▸ **Text passage**:
* * *

# 7 Practical optimization¶

In this chapter we discuss different practical aspects of creating optimization models.

## 7.1 Avoiding ill-posed problems¶

For a well-posed continuous problem a small change in the input data should induce a small change of the optimal solution. A problem is ill-posed if small perturbations of the problem data result in arbitrarily large perturbations of the solution, or even change the feasibility status of the problem. In such cases small rounding errors, or solving the problem on a different computer can result in different or wrong solutions.

In fact, from an algorithmic point of view, even computing a wrong solution is numerically difficult for ill-posed problems. A rigorous definition of the degree of ill-posedness is possible by defining a condition number. This is an attractive, but not very practical metric, as its evaluation requires solving several auxiliary optimization problems. Therefore we only make the modest recommendations to avoid problems

• that are nearly infeasible,
• with constraints that are linearly dependent, or nearly linearly dependent.
Example 7.1 Near linear dependencies

To give some idea about the perils of near linear dependence, consider this pair of optimization problems:

$\begin{split}\begin{array}{lrcl} \mbox{maximize} & x & & \\ \mbox{subject to }& 2x-y & \geq & -1,\\ & 2.0001x-y & \leq & 0, \end{array}\end{split}$

and

$\begin{split}\begin{array}{lrcl} \mbox{maximize} & x & & \\ \mbox{subject to }& 2x-y & \geq & -1,\\ & 1.9999x-y & \leq & 0. \end{array}\end{split}$

The first problem has a unique optimal solution $$(x,y)=(10^4,2\cdot 10^4+1)$$, while the second problem is unbounded. This is caused by the fact that the hyperplanes (here: straight lines) defining the constraints in each problem are almost parallel. Moreover, we can consider another modification:

$\begin{split}\begin{array}{lrcl} \mbox{maximize} & x & & \\ \mbox{subject to }& 2x-y & \geq & -1,\\ & 2.001x-y & \leq & 0, \end{array}\end{split}$

with optimal solution $$(x,y)=(10^3,2\cdot 10^3+1)$$, which shows how a small perturbation of the coefficients induces a large change of the solution.

Typical examples of problems with nearly linearly dependent constraints are discretizations of continuous processes, where the constraints invariably become more correlated as we make the discretization finer; as such there may be nothing wrong with the discretization or problem formulation, but we should expect numerical difficulties for sufficiently fine discretizations.

* * *

▸ **Material shown**:
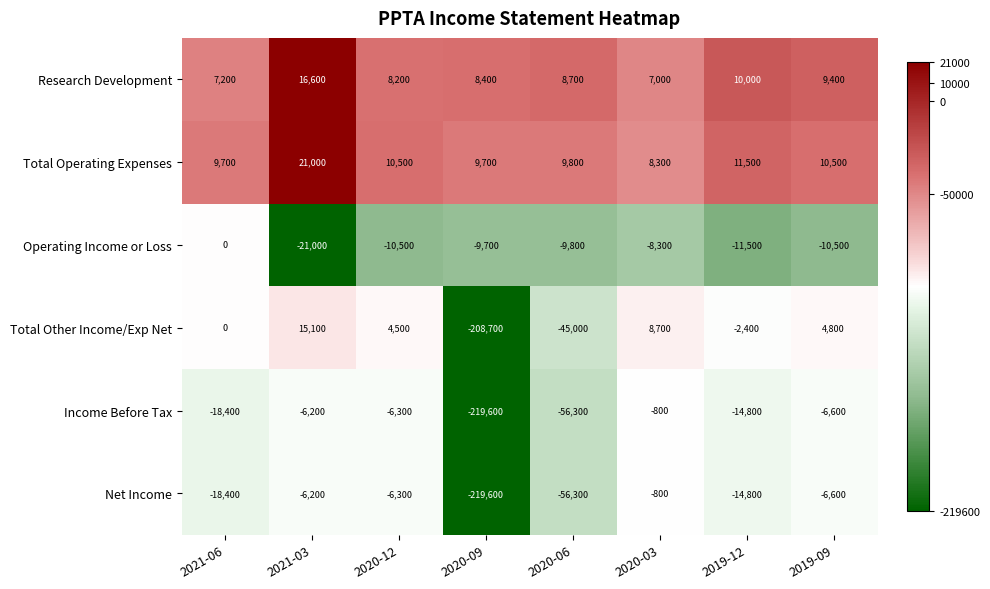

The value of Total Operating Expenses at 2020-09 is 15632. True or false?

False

* * *

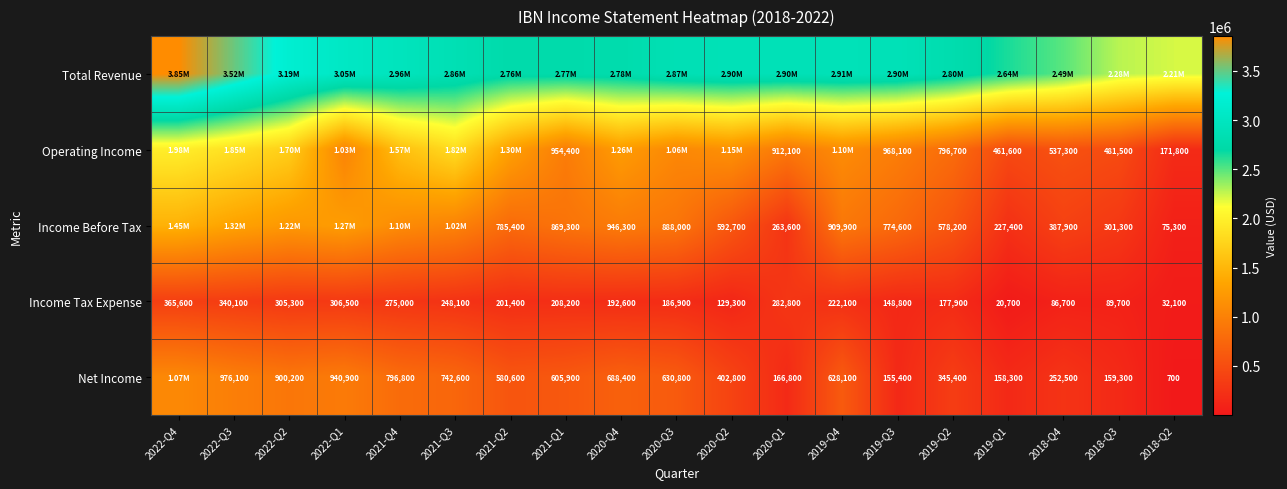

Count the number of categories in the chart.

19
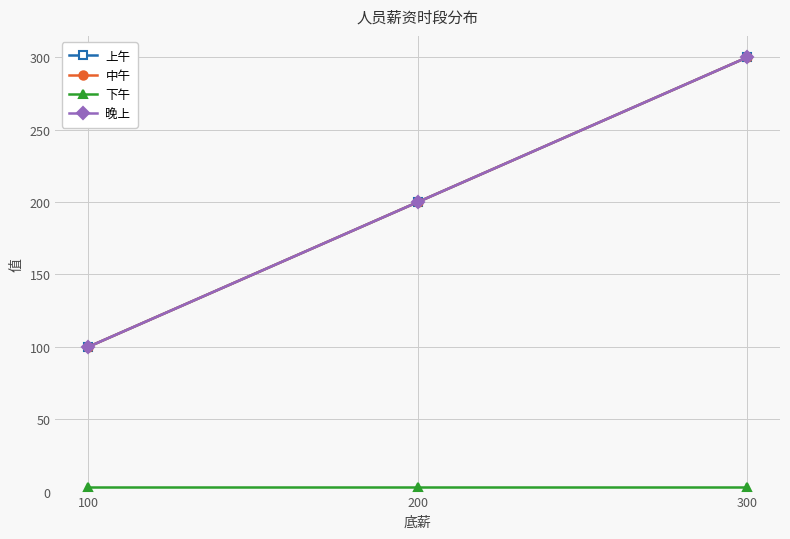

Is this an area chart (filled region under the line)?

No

* * *

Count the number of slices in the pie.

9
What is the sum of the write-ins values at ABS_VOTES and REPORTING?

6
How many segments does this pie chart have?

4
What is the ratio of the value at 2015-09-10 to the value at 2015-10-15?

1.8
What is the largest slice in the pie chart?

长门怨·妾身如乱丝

* * *

▸ **The task**:
Reproduce the practical optimization text word for word, starting with "with optimal solution" and going on through "sufficiently fine discretizations.". The data is not needed for anything here.

▸ **Result of the task**:
with optimal solution $$(x,y)=(10^3,2\cdot 10^3+1)$$, which shows how a small perturbation of the coefficients induces a large change of the solution.

Typical examples of problems with nearly linearly dependent constraints are discretizations of continuous processes, where the constraints invariably become more correlated as we make the discretization finer; as such there may be nothing wrong with the discretization or problem formulation, but we should expect numerical difficulties for sufficiently fine discretizations.